--- WORK TO COMPLETE ---
The response must contain each line of the material that holds "their".

--- LISTED RECORDS ---
######

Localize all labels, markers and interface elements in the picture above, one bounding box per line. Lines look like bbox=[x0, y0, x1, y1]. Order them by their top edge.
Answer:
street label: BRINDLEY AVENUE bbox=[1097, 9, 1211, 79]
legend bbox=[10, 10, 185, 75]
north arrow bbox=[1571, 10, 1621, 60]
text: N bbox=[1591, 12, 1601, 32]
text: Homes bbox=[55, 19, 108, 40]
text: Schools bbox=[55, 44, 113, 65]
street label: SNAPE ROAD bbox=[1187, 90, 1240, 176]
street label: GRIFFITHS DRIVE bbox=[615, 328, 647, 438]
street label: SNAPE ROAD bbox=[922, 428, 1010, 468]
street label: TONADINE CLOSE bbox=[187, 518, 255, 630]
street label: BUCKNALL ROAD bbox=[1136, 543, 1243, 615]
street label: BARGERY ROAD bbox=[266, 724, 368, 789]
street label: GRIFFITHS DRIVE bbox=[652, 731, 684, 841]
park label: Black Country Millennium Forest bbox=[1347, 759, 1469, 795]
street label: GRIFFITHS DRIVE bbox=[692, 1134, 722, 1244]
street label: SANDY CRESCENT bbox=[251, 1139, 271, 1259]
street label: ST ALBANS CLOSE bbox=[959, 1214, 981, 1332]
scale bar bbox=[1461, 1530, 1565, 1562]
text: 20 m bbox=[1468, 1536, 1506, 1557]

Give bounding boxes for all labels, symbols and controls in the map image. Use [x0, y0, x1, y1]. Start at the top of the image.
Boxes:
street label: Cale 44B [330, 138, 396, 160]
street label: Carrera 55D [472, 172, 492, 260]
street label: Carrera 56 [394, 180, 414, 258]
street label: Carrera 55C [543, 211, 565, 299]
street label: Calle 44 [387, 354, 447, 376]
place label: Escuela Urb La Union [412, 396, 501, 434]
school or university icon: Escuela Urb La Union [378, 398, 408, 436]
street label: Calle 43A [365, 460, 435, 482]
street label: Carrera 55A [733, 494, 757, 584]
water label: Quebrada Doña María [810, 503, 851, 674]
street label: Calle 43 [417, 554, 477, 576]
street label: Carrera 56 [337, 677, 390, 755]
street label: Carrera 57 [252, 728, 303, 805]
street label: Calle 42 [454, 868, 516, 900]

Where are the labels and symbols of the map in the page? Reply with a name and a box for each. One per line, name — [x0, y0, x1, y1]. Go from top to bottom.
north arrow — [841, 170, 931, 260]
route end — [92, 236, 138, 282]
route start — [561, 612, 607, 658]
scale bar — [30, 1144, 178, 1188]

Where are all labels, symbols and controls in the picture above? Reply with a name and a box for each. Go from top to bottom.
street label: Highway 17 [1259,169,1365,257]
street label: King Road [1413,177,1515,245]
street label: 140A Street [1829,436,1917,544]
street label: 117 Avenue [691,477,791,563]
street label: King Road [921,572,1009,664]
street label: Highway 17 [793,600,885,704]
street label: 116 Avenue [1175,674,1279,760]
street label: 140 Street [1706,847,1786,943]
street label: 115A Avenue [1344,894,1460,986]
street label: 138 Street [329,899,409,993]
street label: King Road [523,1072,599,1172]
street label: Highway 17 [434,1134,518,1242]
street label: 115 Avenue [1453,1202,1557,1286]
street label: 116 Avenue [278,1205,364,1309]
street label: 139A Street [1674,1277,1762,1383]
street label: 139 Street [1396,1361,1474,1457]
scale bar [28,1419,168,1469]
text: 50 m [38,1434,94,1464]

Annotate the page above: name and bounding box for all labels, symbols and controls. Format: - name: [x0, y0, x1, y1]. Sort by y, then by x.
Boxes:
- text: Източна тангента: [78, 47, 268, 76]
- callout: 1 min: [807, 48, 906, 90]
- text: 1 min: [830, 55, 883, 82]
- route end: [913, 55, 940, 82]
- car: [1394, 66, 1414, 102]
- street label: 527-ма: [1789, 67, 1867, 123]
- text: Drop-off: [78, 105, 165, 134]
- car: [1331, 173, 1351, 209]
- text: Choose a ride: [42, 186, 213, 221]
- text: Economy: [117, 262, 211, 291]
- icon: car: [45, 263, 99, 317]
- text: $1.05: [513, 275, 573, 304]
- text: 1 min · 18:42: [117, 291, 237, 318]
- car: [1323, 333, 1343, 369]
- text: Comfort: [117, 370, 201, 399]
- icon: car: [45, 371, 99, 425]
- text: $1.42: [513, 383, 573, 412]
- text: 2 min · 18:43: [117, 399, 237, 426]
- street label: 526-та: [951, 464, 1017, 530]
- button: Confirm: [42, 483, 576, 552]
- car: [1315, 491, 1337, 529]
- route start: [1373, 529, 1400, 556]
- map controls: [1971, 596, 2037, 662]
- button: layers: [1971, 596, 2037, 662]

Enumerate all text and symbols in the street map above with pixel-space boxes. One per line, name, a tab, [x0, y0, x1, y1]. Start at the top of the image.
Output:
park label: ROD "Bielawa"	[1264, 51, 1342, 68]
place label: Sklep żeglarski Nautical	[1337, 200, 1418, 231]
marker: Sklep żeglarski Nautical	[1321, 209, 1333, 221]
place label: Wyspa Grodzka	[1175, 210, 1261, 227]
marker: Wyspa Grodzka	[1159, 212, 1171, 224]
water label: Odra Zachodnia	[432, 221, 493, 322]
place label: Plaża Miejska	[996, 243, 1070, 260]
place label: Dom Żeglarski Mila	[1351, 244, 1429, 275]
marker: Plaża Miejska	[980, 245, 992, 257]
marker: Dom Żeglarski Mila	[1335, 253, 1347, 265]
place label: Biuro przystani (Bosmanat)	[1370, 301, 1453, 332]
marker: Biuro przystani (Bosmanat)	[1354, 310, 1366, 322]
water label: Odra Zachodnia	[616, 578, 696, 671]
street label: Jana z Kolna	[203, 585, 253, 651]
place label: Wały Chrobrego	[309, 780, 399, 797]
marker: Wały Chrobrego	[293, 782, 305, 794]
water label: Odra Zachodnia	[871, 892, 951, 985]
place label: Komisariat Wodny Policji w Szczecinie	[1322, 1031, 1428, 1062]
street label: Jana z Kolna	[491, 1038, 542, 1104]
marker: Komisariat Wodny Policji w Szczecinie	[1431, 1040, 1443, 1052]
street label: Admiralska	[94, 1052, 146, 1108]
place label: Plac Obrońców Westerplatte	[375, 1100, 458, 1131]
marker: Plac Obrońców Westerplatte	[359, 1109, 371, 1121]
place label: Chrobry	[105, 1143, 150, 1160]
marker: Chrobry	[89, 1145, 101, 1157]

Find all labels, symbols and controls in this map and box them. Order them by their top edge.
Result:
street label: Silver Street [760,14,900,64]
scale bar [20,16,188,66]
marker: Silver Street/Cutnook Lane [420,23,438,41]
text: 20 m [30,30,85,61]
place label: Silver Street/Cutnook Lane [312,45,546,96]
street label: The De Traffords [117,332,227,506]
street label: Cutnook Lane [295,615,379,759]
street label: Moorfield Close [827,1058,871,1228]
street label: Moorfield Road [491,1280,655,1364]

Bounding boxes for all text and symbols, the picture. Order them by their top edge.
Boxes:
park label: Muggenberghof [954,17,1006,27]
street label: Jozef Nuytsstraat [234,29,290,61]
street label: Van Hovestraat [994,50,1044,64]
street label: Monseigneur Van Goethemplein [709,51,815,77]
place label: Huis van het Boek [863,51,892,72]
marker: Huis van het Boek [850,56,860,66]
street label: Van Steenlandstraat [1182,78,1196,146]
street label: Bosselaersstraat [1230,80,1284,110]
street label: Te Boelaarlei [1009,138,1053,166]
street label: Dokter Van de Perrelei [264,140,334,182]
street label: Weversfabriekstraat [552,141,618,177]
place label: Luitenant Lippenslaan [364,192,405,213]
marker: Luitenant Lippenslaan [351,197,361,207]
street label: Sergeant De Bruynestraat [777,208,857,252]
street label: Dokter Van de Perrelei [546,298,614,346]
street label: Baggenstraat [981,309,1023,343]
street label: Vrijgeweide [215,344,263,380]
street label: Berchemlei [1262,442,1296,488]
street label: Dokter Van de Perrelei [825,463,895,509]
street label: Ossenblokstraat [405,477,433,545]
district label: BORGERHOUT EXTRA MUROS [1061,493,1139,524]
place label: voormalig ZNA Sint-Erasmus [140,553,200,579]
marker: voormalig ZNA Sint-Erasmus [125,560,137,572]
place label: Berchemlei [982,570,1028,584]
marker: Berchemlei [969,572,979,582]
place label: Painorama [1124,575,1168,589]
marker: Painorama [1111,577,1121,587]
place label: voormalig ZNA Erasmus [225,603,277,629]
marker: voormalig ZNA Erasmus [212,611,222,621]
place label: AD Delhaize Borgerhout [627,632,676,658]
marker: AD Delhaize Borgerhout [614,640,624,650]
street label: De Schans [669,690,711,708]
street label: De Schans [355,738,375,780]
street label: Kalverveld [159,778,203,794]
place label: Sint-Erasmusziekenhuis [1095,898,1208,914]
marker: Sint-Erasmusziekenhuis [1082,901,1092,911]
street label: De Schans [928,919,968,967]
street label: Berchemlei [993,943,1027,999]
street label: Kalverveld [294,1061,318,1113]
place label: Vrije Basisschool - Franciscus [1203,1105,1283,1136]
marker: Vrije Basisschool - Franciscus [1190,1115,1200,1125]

######

--- REPLY ---
Localize all labels, markers and interface elements in the picture above, one bounding box per line. Lines look like bbox=[x0, y0, x1, y1]. Order them by their top edge.
Find all labels, symbols and controls in this map and box them. Order them by their top edge.
Bounding boxes for all text and symbols, the picture. Order them by their top edge.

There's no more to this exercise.